Tanti debiti e poco coraggio Italia in mora

Che l’Italia debba pagare davvero i 2 miliardi di euro per la condanna del 28 gennaio a causa dei ritardi dei pagamenti alle imprese è questione rilevante, ma non decisiva

Milano, 9 febbraio 2020 - Che l’Italia, alla fine, debba pagare davvero i 2 miliardi di euro per la condanna del 28 gennaio a causa dei ritardi dei pagamenti alle imprese è questione rilevante, ma non decisiva. La sentenza della Corte di Giustizia Europea mette il dito nella piaga. E conferma il triste andazzo italiano dei tempi troppo lunghi, e in molti casi anche ingiustificati, dei versamenti delle spettanze al mondo produttivo per lavori eseguiti per conto e su richiesta della pubblica amministrazione. Nei settori della sanità e delle costruzioni, stando a un rapporto della Cgia, i ritardi, rispetto ai tempi massimi di attesa previsti dalla legge, vengono superati, rispettivamente di 39 e di 73 giorni di media.

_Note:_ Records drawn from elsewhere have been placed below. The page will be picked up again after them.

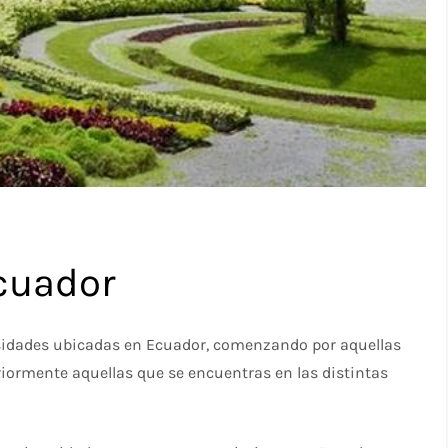
cuador
ersidades ubicadas en Ecuador, comenzando por aquellas
iormente aquellas que se encuentras en las distintas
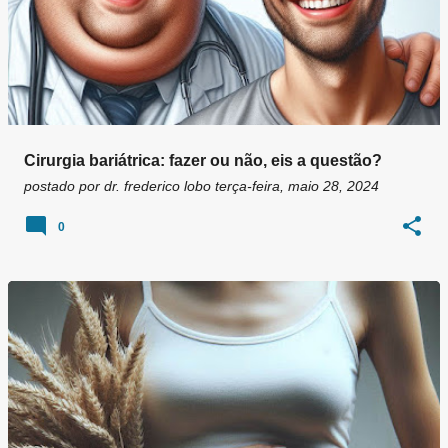
Cirurgia bariátrica: fazer ou não, eis a questão?
postado por
dr. frederico lobo
terça-feira, maio 28, 2024
0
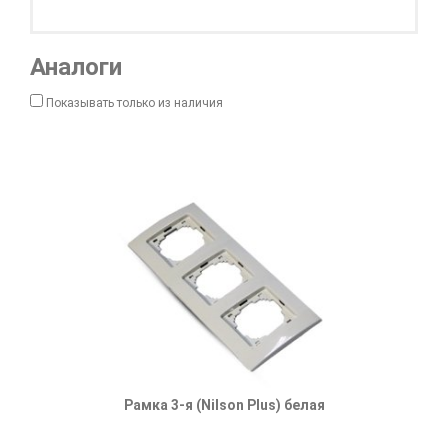
Аналоги
Показывать только из наличия
Рамка 3-я (Nilson Plus) белая
Рамка трех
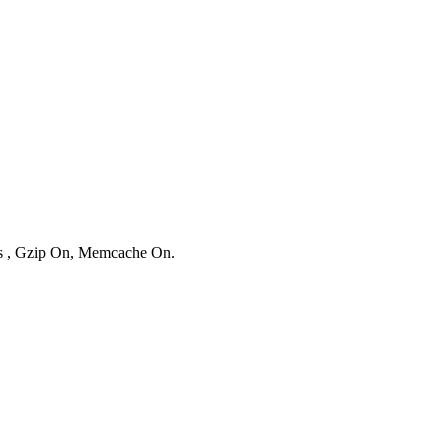
ies , Gzip On, Memcache On.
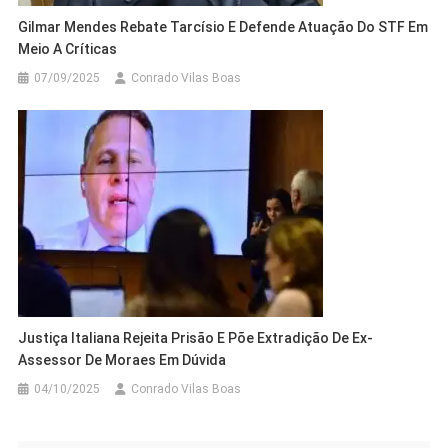
Gilmar Mendes Rebate Tarcísio E Defende Atuação Do STF Em
Meio A Críticas
07/09/2025
Conrado Vilas Boas
Justiça Italiana Rejeita Prisão E Põe Extradição De Ex-
Assessor De Moraes Em Dúvida
04/10/2025
Conrado Vilas Boas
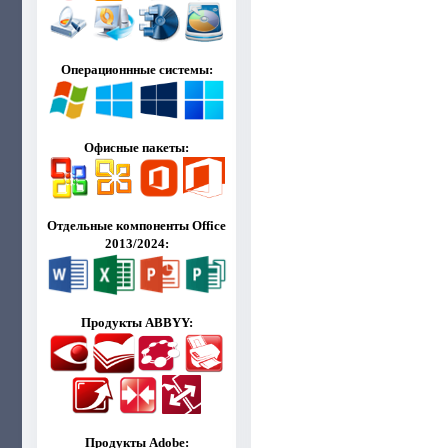
Операционнные системы:
Офисные пакеты:
Отдельные компоненты Office
2013/2024:
Продукты ABBYY:
Продукты Adobe:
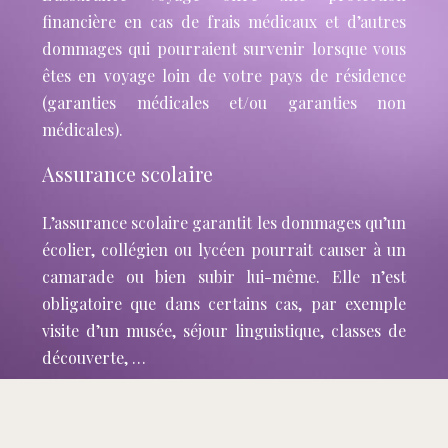
financière en cas de frais médicaux et d’autres
dommages qui pourraient survenir lorsque vous
êtes en voyage loin de votre pays de résidence
(garanties médicales et/ou garanties non
médicales).
Assurance scolaire
L’assurance scolaire garantit les dommages qu’un
écolier, collégien ou lycéen pourrait causer à un
camarade ou bien subir lui-même. Elle n’est
obligatoire que dans certains cas, par exemple
visite d’un musée, séjour linguistique, classes de
découverte, …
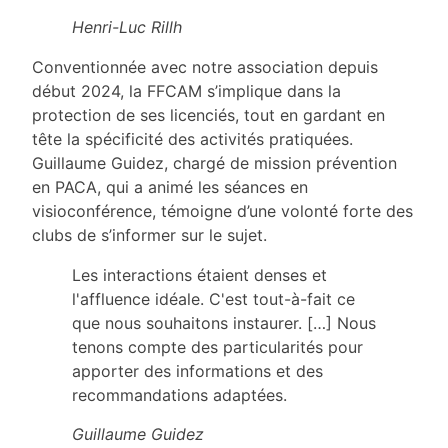
Henri-Luc Rillh
Conventionnée avec notre association depuis
début 2024, la FFCAM s’implique dans la
protection de ses licenciés, tout en gardant en
tête la spécificité des activités pratiquées.
Guillaume Guidez, chargé de mission prévention
en PACA, qui a animé les séances en
visioconférence, témoigne d’une volonté forte des
clubs de s’informer sur le sujet.
Les interactions étaient denses et
l'affluence idéale. C'est tout-à-fait ce
que nous souhaitons instaurer. […] Nous
tenons compte des particularités pour
apporter des informations et des
recommandations adaptées.
Guillaume Guidez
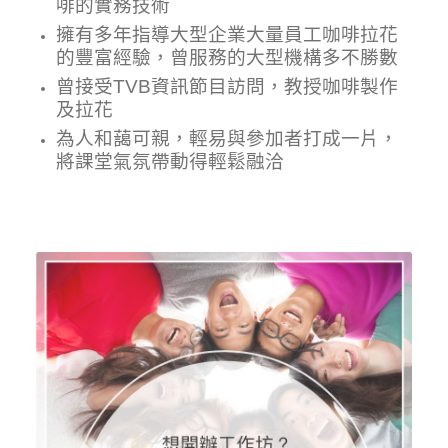
啡的實務技術
擁有多年指導大型企業大量員工咖啡拉花
的豐富經驗，曾服務的大型機構多不勝數
曾接受TVB資訊節目訪問，教授咖啡製作
及拉花
為人和藹可親，輕易與參加者打成一片，
將課堂氣氛帶動得輕鬆融洽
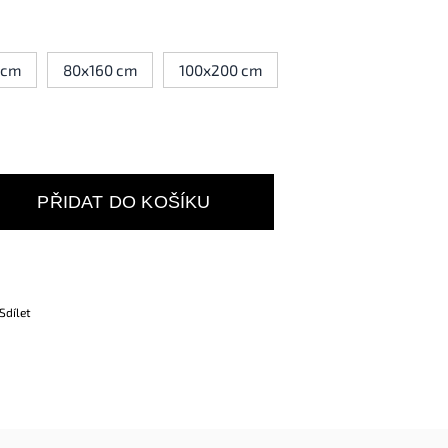
 cm
80x160 cm
100x200 cm
PŘIDAT DO KOŠÍKU
Sdílet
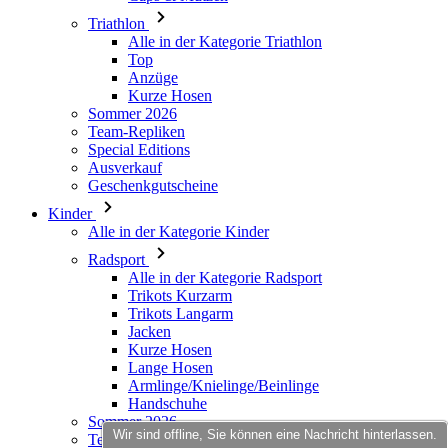
Triathlon
Alle in der Kategorie Triathlon
Top
Anzüge
Kurze Hosen
Sommer 2026
Team-Repliken
Special Editions
Ausverkauf
Geschenkgutscheine
Kinder
Alle in der Kategorie Kinder
Radsport
Alle in der Kategorie Radsport
Trikots Kurzarm
Trikots Langarm
Jacken
Kurze Hosen
Lange Hosen
Armlinge/Knielinge/Beinlinge
Handschuhe
Sommer 2026
Wir sind offline, Sie können eine Nachricht hinterlassen.
Team-Repliken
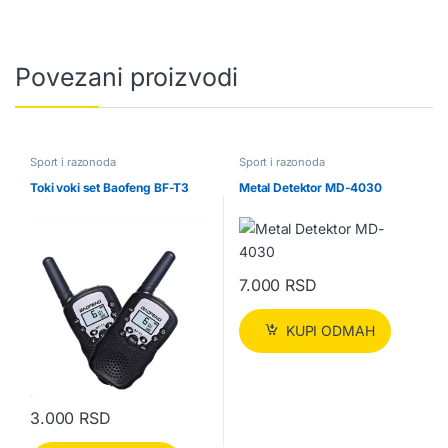
Povezani proizvodi
Sport i razonoda
Sport i razonoda
Toki voki set Baofeng BF-T3
Metal Detektor MD-4030
7.000
RSD
KUPI ODMAH
3.000
RSD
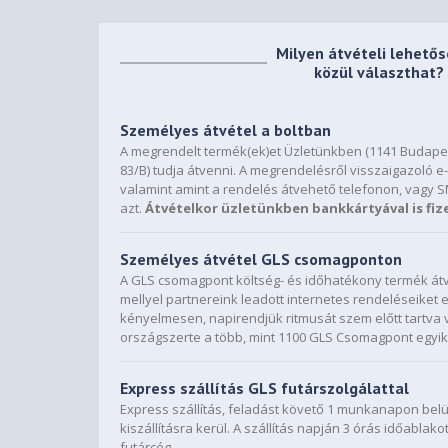
Milyen átvételi lehető
közül választhat?
Személyes átvétel a boltban
A megrendelt termék(ek)et Üzletünkben (1141 Budapes
83/B) tudja átvenni. A megrendelésről visszaigazoló e-
valamint amint a rendelés átvehető telefonon, vagy 
azt.
Átvételkor üzletünkben bankkártyával is fiz
Személyes átvétel GLS csomagponton
A GLS csomagpont költség- és időhatékony termék átv
mellyel partnereink leadott internetes rendeléseiket
kényelmesen, napirendjük ritmusát szem előtt tartva 
országszerte a több, mint 1100 GLS Csomagpont egyik
Express szállítás GLS futárszolgálattal
Express szállítás, feladást követő 1 munkanapon bel
kiszállításra kerül. A szállítás napján 3 órás időablako
futárcég.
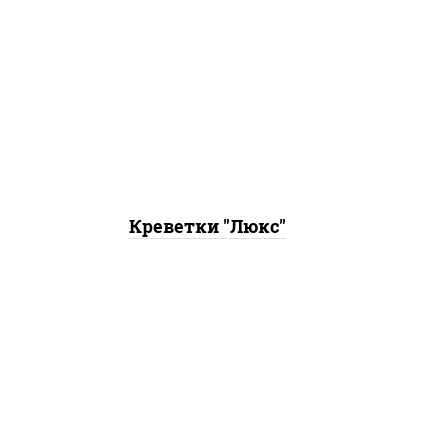
кра
соус
креветки, кляр, сухари
сл
панировочные
(м
шр
с
Креветки "Люкс"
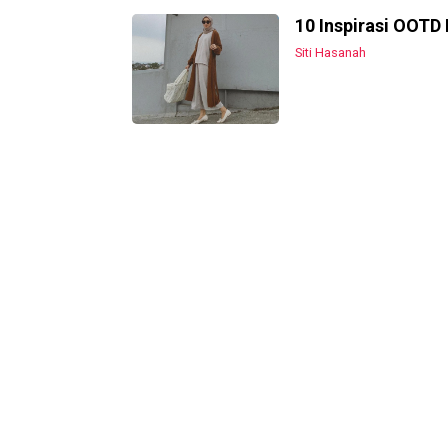
10 Inspirasi OOTD 
Siti Hasanah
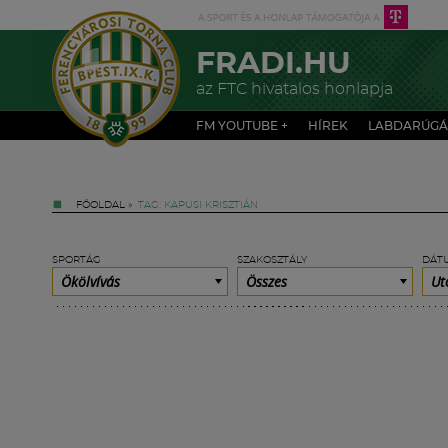
FRADI.HU
az FTC hivatalos honlapja
FM YOUTUBE +
HÍREK
LABDARÚGÁ
FŐOLDAL
»
TAG: KAPUSI KRISZTIÁN
SPORTÁG
SZAKOSZTÁLY
DÁT
Ökölvívás
Összes
Ut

Stando alla relazione presentata a maggio dal Governatore della Banca d’Italia, l’ammontare complessivo dei debiti commerciali della Pubblica Amministrazione sarebbe pari a 53 miliardi di euro. In calo, ma ancora allarmante. D’altra parte il problema non è di oggi. Nessuno degli ultimi governi ha mai affrontato con serietà il tema, ritenendolo poco redditizio sul piano dei ritorni elettorali. La verità è che il mondo delle imprese sarebbe di sicuro molto riconoscente alla classe politica se intervenisse sui tempi dei pagamenti, al fine di ridimensionare l’emergenza liquidità che spesso investe soprattutto aziende più fragili e meno strutturate, costringendole nei casi peggiori a drastiche cure dimagranti o, addirittura, a chiusure repentine. Viene spesso sottovalutata l’incidenza che la burocrazia ha sui destini delle categorie produttive. Ma le cifre snocciolate ieri dalla Cgia sono invece la riprova che la managerialità non basta se lo Stato non supporta efficacemente gli sforzi di chi investe in attività di impresa. Alcuni settori come quello del turismo non vengono sufficientemente valorizzati in termini strategici, nonostante il nostro Paese venga considerato una delle mete preferite del mercato mondiale delle vacanze. A Milano si apre la quarantesima edizione della Borsa internazionale del turismo. Una vetrina di primo piano per tutti gli operatori del settore. Sarebbe davvero auspicabile che il governo mettesse in cima alle sue priorità la valorizzazione dei tesori sparsi sul territorio italiano, incentivando tutti gli ambiti del comparto e non solo quelli tradizionali. E altrettanto auspicabile sarebbe che giungessero a meta i progetti legislativi volti a disciplinare in modo più equilibrato fenomeni di ospitalità ancora non sufficientemente regolamentati. In particolare quello di Airbnb. Queste incertezze confermano quanto sia importante la stabilità politica, fatta non solo di rinvii, ma anche di scelte coraggiose.